Saved data entries:
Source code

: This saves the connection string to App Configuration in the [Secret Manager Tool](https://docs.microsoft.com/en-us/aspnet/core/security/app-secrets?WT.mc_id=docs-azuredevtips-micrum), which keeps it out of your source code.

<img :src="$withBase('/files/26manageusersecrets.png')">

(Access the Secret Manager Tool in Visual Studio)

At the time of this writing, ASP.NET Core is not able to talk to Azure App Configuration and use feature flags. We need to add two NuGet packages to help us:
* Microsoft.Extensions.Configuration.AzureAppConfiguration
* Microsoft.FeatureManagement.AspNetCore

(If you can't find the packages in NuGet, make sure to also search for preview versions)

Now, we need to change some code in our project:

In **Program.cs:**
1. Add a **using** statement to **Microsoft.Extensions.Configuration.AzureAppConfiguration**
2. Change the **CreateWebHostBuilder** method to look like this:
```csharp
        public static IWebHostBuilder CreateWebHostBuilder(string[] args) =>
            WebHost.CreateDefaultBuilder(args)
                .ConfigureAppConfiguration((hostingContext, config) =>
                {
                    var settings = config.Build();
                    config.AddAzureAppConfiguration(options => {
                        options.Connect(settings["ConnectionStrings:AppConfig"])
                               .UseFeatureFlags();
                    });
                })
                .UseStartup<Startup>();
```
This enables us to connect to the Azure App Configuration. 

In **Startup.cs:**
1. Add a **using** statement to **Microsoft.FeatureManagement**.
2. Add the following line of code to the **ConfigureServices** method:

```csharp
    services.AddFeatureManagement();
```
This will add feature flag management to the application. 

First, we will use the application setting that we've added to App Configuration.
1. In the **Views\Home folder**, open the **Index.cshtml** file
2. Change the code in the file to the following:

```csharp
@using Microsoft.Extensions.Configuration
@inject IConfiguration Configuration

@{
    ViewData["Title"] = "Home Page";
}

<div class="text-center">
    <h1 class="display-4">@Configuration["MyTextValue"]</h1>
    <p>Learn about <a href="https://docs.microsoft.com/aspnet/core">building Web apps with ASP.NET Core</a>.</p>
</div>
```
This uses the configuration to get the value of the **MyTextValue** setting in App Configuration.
...
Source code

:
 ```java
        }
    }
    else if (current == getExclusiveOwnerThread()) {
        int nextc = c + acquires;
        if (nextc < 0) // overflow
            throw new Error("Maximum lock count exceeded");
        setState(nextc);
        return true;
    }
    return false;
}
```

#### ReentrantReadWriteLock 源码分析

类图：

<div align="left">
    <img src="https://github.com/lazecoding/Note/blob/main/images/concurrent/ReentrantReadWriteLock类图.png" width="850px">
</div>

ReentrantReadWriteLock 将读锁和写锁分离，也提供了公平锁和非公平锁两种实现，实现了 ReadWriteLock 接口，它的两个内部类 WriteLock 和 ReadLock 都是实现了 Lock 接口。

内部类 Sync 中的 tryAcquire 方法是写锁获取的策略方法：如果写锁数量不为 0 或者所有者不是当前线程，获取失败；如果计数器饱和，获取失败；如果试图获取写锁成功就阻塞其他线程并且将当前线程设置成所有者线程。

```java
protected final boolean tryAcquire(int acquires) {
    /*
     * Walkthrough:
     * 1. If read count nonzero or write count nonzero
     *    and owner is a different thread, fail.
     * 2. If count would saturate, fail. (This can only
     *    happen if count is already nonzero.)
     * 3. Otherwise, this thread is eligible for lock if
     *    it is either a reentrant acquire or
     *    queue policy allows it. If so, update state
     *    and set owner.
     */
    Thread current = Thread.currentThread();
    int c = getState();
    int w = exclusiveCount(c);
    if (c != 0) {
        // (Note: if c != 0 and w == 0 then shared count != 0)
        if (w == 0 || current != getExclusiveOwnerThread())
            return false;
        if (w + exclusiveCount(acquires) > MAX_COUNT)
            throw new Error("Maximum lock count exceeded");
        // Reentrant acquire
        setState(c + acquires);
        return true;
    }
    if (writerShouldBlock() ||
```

Task prompt >> From the entries above, extract only the lines running from the one containing "1. In the **Views\Home" through the one containing "This uses the", inclusive.

Answer section >>
1. In the **Views\Home folder**, open the **Index.cshtml** file
2. Change the code in the file to the following:

```csharp
@using Microsoft.Extensions.Configuration
@inject IConfiguration Configuration

@{
    ViewData["Title"] = "Home Page";
}

<div class="text-center">
    <h1 class="display-4">@Configuration["MyTextValue"]</h1>
    <p>Learn about <a href="https://docs.microsoft.com/aspnet/core">building Web apps with ASP.NET Core</a>.</p>
</div>
```
This uses the configuration to get the value of the **MyTextValue** setting in App Configuration.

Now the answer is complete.